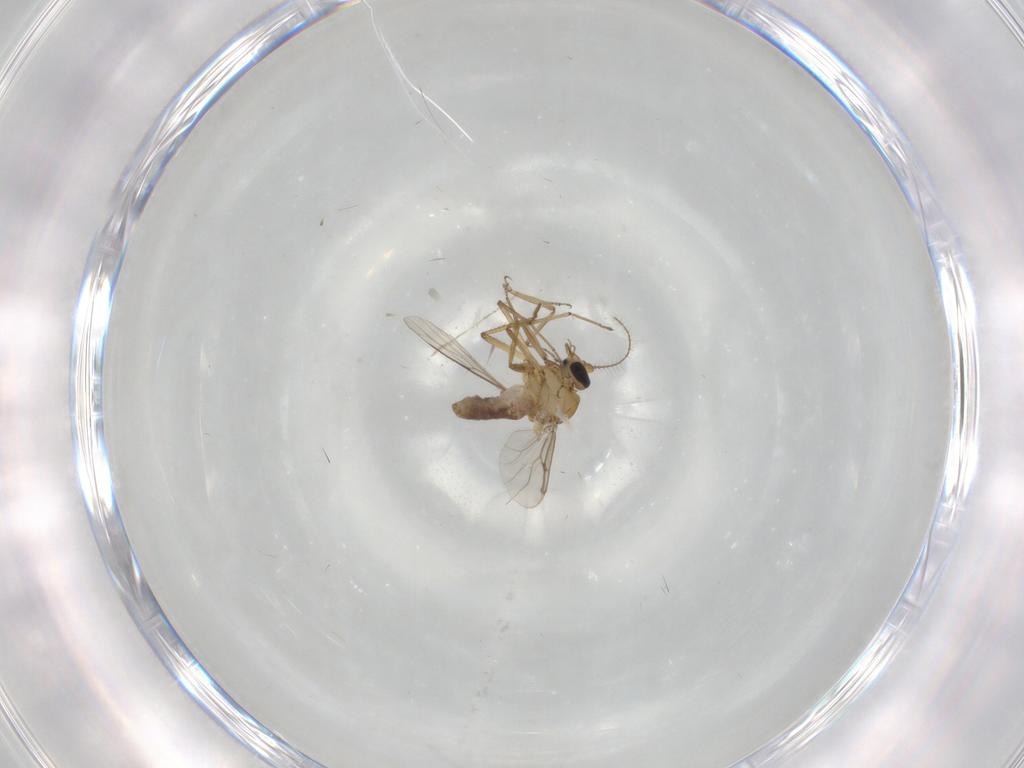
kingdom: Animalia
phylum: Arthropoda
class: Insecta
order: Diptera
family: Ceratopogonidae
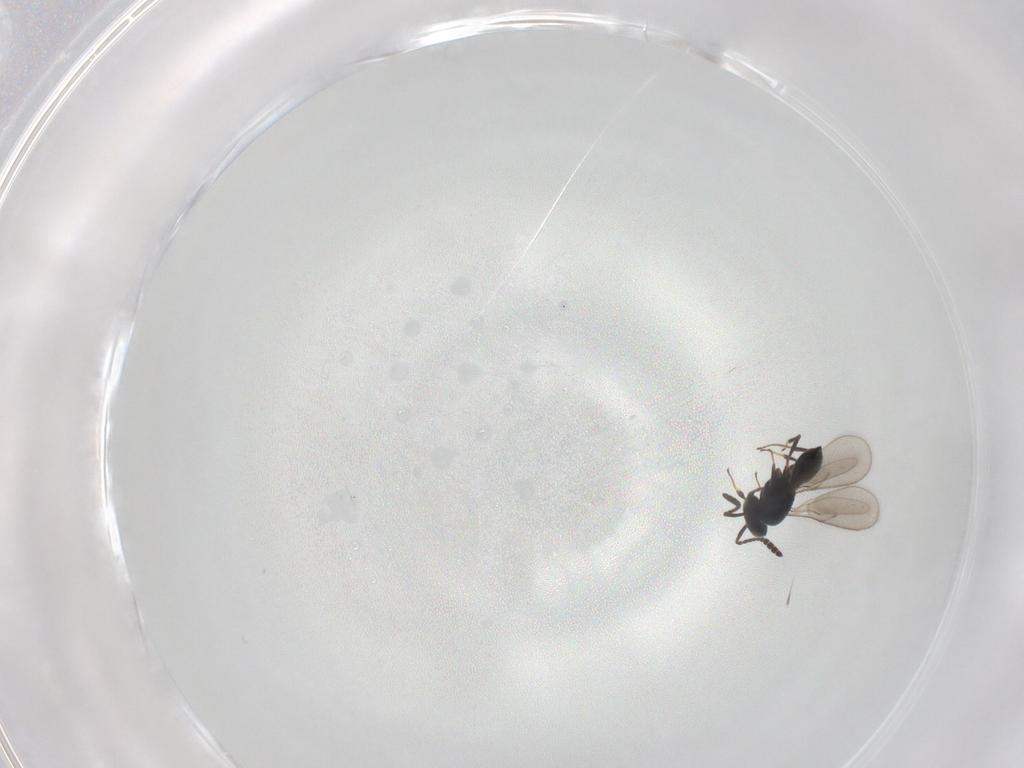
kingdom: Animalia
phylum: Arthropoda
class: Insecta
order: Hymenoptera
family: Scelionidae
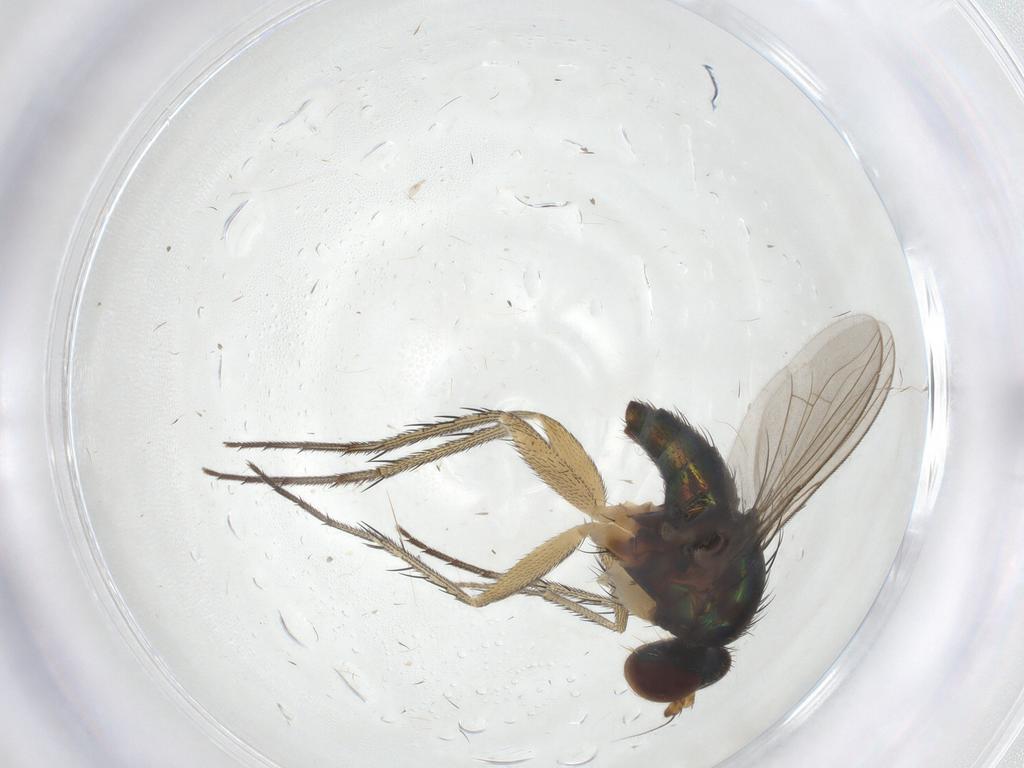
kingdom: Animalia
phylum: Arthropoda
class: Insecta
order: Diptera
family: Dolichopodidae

-=-=-

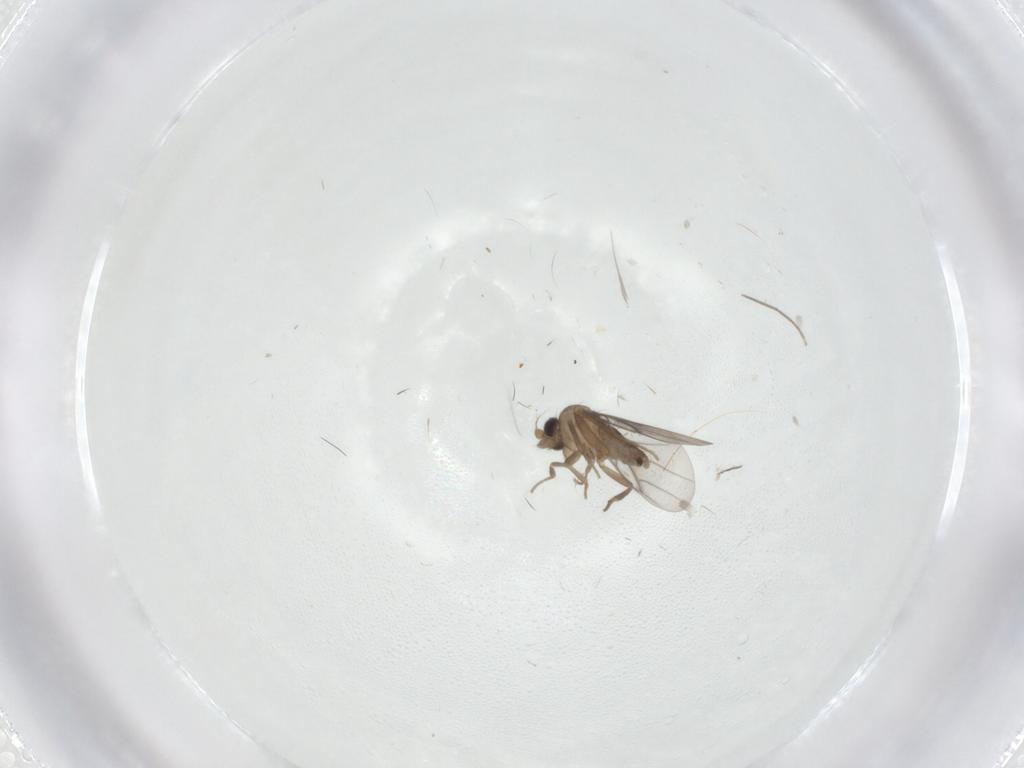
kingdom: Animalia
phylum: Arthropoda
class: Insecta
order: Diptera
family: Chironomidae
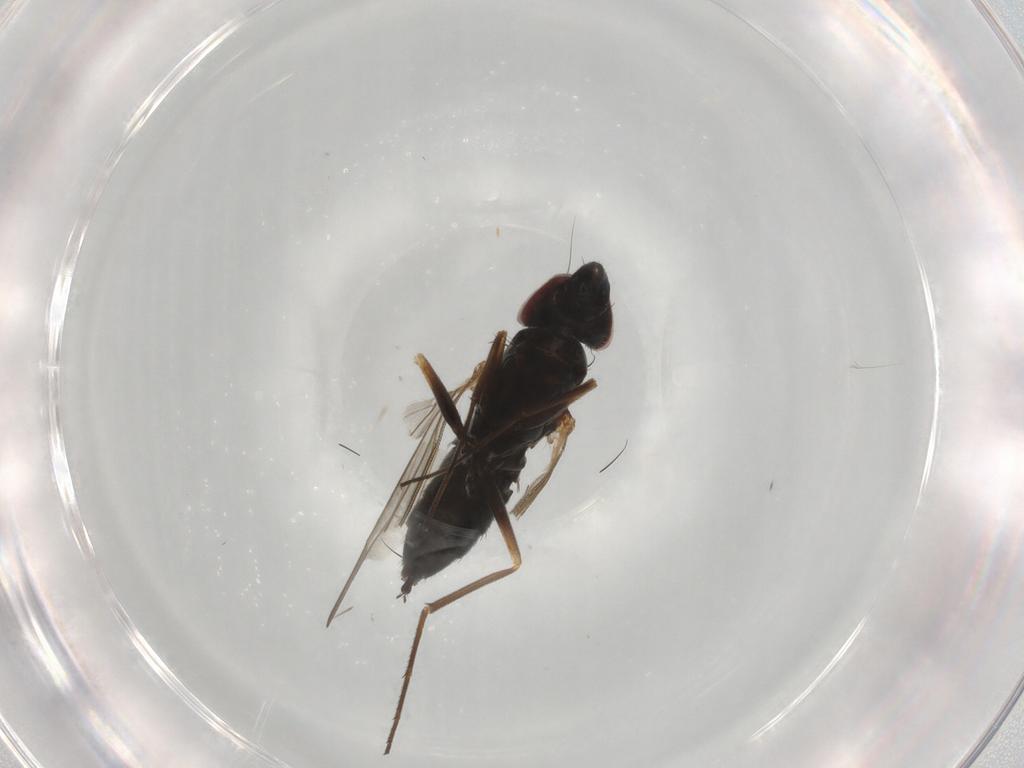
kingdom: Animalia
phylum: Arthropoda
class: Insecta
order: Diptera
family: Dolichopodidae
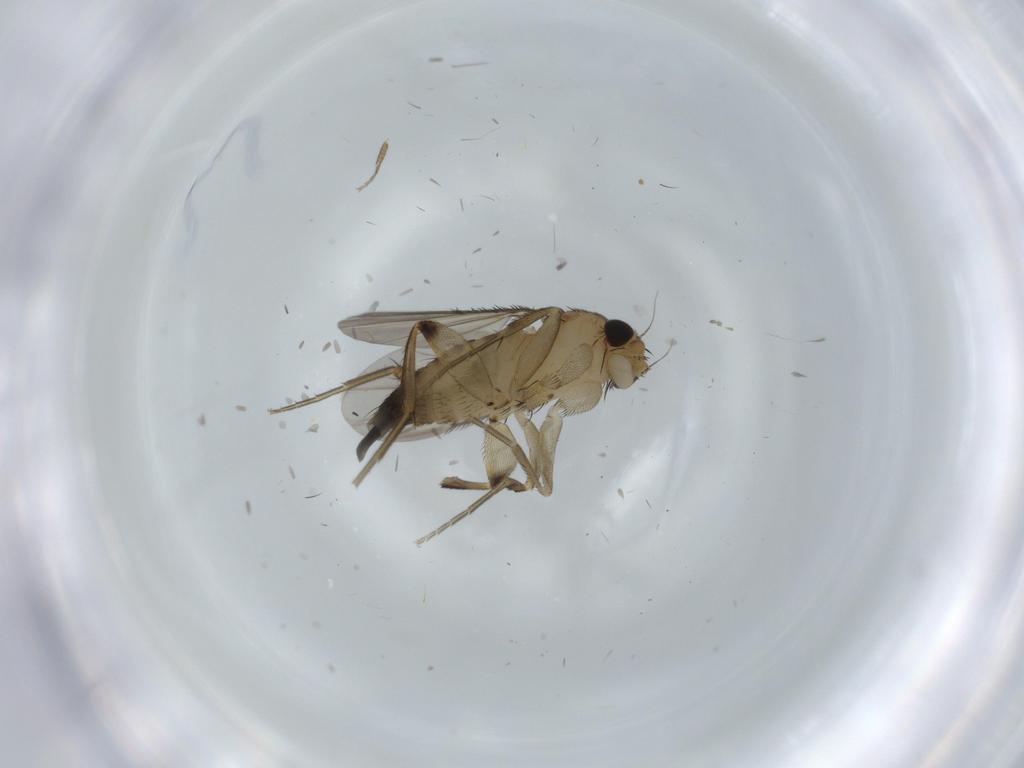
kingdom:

-=-=-

Count the lines of the records above that contain the string "family", with case counting, and give only the number.

Answer to this problem
5